Multinomial baseline-category
logit models are a generalisation of logistic regression, that allow to
model not only binary or dichotomous responses, but also polychotomous
responses. In addition, they allow to model responses in the form of
counts that have a pre-determined sum. These models are described in
Agresti (2002). Estimating these models is
also supported by the function multinom()
in the R
package “nnet” (Venables and Ripley 2002).

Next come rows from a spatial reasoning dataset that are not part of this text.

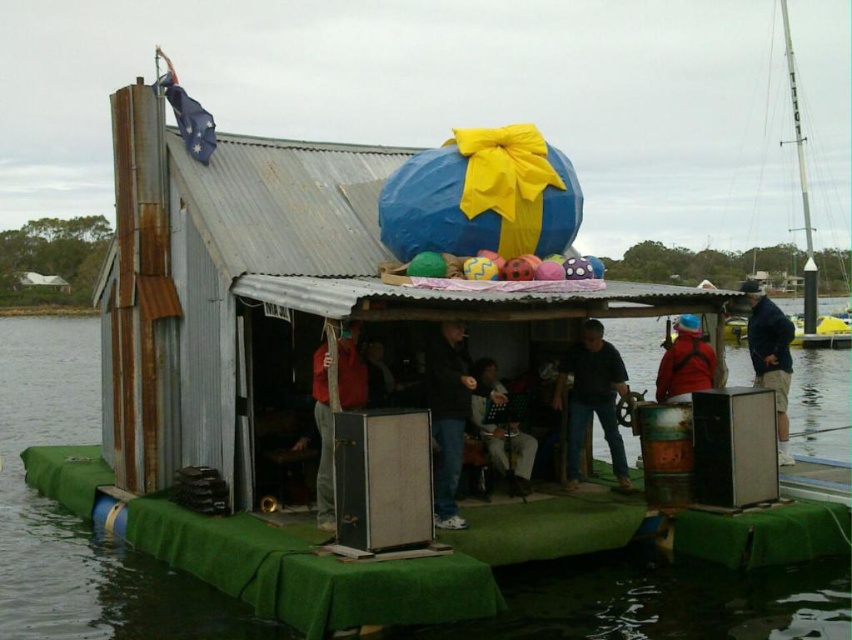
Based on the photo, you are a fashion designer observing the image. You see a dark blue shirt at center and a red fabric jacket at center. Which clothing item is covering the other?

The dark blue shirt at center is positioned over the red fabric jacket at center, so it is covering the jacket.

You are standing on the deck of the houseboat and need to reach both the dark blue shirt at center and the red fabric jacket at center. If you can only carry one item at a time, which item should you pick up first to minimize the total distance walked?

You should pick up the dark blue shirt at center first since it is closer to your starting position on the deck. The dark blue shirt at center is 3.28 meters from the red fabric jacket at center, so picking up the farther item second reduces backtracking.

You are standing on the deck of the houseboat and want to place a small potted plant between the green fabric at center and the dark blue jacket at center. Based on their widths, which object should the plant be closer to?

The green fabric at center might be wider than dark blue jacket at center, so the plant should be placed closer to the dark blue jacket at center to ensure it fits within the available space.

In the package “mclogit”, the function to estimate these models is
called mblogit()
, which uses the infrastructure for
estimating conditional logit models, exploiting the fact that
baseline-category logit models can be re-expressed as condigional logit
models.
Baseline-category logit models are constructed as follows. Suppose a categorical dependent variable or response with categories j = 1, …, q is observed for individuals i = 1, …, n. Let πij denote the probability that the value of the dependent variable for individual i is equal to j, then the baseline-category logit model takes the form:
$$ \begin{aligned} \pi_{ij} = \begin{cases} \dfrac{\exp(\alpha_{j0}+\alpha_{j1}x_{1i}+\cdots+\alpha_{jr}x_{ri})} {1+\sum_{k>1}\exp(\alpha_{k0}+\alpha_{k1}x_{1i}+\cdots+\alpha_{kr}x_{ri})} & \text{for } j>1\\[20pt] \dfrac{1} {1+\sum_{k>1}\exp(\alpha_{k0}+\alpha_{k1}x_{1i}+\cdots+\alpha_{kr}x_{ri})} & \text{for } j=1 \end{cases} \end{aligned} $$
where the first category (j = 1) is the baseline category.

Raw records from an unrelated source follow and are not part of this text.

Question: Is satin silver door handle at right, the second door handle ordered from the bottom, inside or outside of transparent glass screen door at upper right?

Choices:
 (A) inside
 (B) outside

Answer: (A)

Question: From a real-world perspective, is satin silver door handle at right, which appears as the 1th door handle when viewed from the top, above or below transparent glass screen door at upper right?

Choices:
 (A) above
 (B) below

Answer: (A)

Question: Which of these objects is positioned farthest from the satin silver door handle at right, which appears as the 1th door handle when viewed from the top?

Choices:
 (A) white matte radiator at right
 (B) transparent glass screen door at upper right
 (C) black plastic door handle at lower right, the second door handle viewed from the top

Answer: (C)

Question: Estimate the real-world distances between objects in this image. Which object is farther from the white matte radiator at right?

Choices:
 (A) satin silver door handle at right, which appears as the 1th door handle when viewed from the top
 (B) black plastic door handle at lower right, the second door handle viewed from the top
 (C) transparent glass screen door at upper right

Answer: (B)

Equivalently, the model can be expressed in terms of log-odds, relative to the baseline-category:
$$ \ln\frac{\pi_{ij}}{\pi_{i1}} = \alpha_{j0}+\alpha_{j1}x_{1i}+\cdots+\alpha_{jr}x_{ri}. $$
Here the relevant parameters of the model are the coefficients αjk which describe how the values of independent variables (numbered k = 1, …, r) affect the relative chances of the response taking a value j versus taking the value 1. Note that there is one coefficient for each independent variable and each response other than the baseline category.